Viles is the GM of WYBN-LD, a digital low power outlet in upstate New York. The station uses multicasting to bring a variety of programming options to its service area, including sports, outdoor adventure shows, Spanish-language material, movies, syndicated fare and children’s programming. It broadcasts from Windham Mountain, reaching the Albany-Schenectady-Troy DMA, as well as the area from Saugerties to Cobleskill.

Viles read an RBR-TVBR article on incentive auctions and responded with a series of bullet points, which we will pass along with his permission:

I do not know of any TV groups that run ad sales correctly or strong independents that are doing the auction.

An old classic James Coburn spoof movie says it all!!!!! “What if they had a war & nobody came”
I heard the latest auction meeting in Oct / Nov had about 50 attendees TV’s current plusses!!!

TV has the DTV build outs & capital for it done & paid.

Political & PAC with the Supreme court PAC advertising ruling is hot & staying hot!!!

Retransmission is growing and a solidifier of the bottom-line & predictable income monthly!!!!

Diginets are just starting to mature & get sales revenue!! Also still adding new networks.
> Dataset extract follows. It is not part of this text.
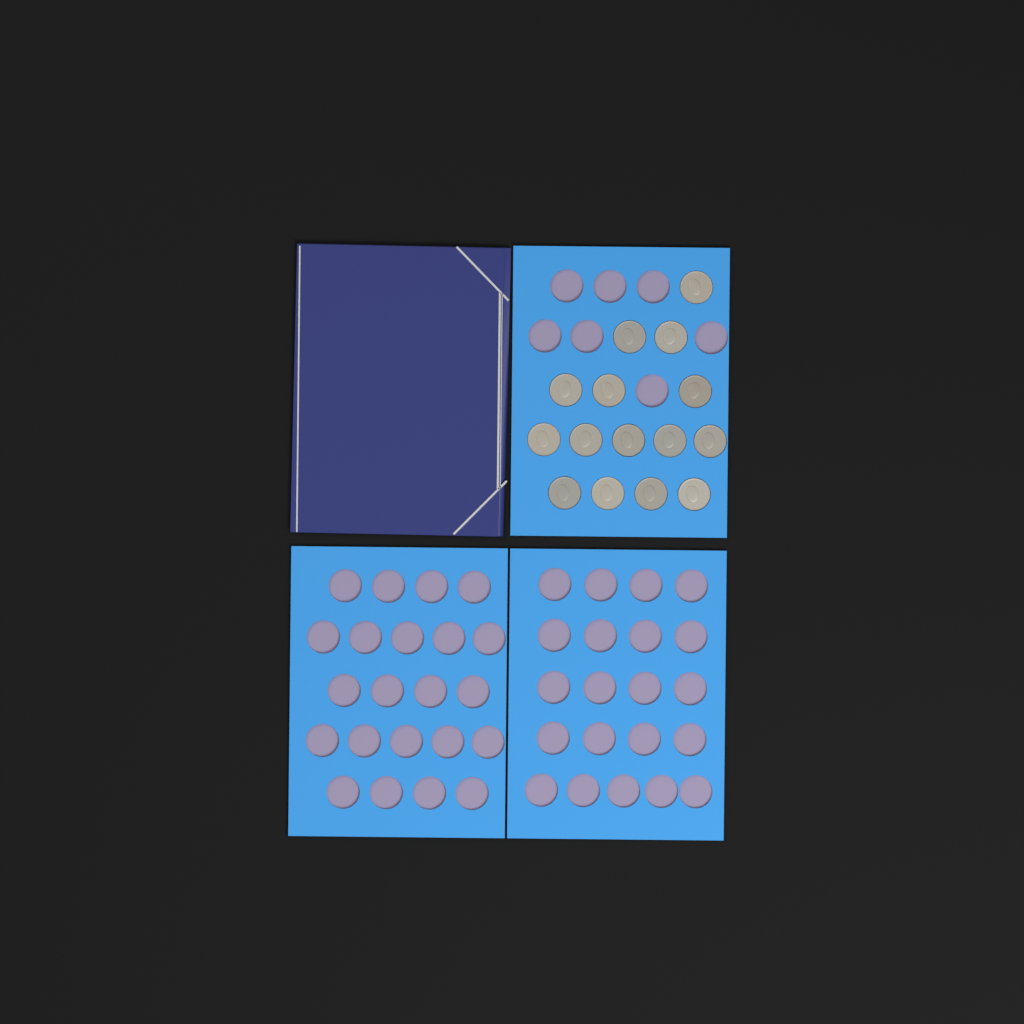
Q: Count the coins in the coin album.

So TV isn’t such a bad business.

Observations: The sellers are the sticks that are non center DMA , poorly run or ??? – those are the ones that will be put up for sale. I think they will have less than 100 sellers or even under 50!!!!

Dan Viles
General Manager
WYBN TV 14
CANNY Inc .

RBR-TVBR observation: Viles represents a low power outlet – and if LPTV operators are finding that business is too good to abandon, how many full power stations are going to be seriously considering participating in the auctions? We are thrilled that Viles is much more interested in running a station than cashing a one-time check. The FCC may be less-than-thrilled at this news, however. We hope the innovators and fallow-spectrum hunters are out there giving the Commission options other than television spectrum…

1 COMMENT

  1. LPTV is the “red-headed step-child” that isn’t going to go away, whether the FCC or anyone else wishes it to. There is just too much at stake here for that to happen. People’s livelihoods are at risk of complete obliteration and those that wouldn’t fight before will when they realize that what they have today will be taken away forever.